MATERIAL FOR THIS EXERCISE.
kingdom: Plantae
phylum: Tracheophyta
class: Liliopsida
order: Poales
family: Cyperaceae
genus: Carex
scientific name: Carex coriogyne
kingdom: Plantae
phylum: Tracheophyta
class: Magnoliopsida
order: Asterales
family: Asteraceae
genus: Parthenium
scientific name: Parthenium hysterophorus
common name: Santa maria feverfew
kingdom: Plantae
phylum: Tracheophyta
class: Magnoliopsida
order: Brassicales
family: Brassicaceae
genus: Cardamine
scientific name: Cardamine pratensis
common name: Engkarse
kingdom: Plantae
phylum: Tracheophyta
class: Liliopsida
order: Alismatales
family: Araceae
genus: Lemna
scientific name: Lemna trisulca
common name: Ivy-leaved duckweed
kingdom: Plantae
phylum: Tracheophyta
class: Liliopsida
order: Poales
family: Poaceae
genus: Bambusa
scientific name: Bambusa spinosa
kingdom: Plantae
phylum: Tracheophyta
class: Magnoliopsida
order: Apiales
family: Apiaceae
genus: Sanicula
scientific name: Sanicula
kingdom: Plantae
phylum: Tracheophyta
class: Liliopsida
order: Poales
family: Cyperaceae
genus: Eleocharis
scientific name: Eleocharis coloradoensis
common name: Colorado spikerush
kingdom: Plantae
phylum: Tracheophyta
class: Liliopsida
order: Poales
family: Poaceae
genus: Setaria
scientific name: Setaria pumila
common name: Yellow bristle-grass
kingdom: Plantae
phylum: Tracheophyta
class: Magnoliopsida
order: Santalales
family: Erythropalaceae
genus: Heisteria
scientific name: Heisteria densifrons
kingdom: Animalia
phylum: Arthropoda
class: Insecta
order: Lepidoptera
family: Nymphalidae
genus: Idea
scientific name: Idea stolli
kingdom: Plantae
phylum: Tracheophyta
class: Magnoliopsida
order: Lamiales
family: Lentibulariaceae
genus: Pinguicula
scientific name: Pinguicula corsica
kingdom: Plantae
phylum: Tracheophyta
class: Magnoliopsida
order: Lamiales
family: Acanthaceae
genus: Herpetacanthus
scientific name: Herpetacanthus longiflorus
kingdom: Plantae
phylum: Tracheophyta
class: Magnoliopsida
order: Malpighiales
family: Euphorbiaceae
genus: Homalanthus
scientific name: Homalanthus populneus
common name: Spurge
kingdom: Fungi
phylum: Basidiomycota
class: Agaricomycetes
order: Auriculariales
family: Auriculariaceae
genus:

TASK DETAILS.
Copy everything from the start of the records down to the line containing "genus: Eleocharis", swapping "scientific name" for "species" and leaving the rest unchanged.

RESULT OF THIS TASK.
kingdom: Plantae
phylum: Tracheophyta
class: Liliopsida
order: Poales
family: Cyperaceae
genus: Carex
species: Carex coriogyne
kingdom: Plantae
phylum: Tracheophyta
class: Magnoliopsida
order: Asterales
family: Asteraceae
genus: Parthenium
species: Parthenium hysterophorus
common name: Santa maria feverfew
kingdom: Plantae
phylum: Tracheophyta
class: Magnoliopsida
order: Brassicales
family: Brassicaceae
genus: Cardamine
species: Cardamine pratensis
common name: Engkarse
kingdom: Plantae
phylum: Tracheophyta
class: Liliopsida
order: Alismatales
family: Araceae
genus: Lemna
species: Lemna trisulca
common name: Ivy-leaved duckweed
kingdom: Plantae
phylum: Tracheophyta
class: Liliopsida
order: Poales
family: Poaceae
genus: Bambusa
species: Bambusa spinosa
kingdom: Plantae
phylum: Tracheophyta
class: Magnoliopsida
order: Apiales
family: Apiaceae
genus: Sanicula
species: Sanicula
kingdom: Plantae
phylum: Tracheophyta
class: Liliopsida
order: Poales
family: Cyperaceae
genus: Eleocharis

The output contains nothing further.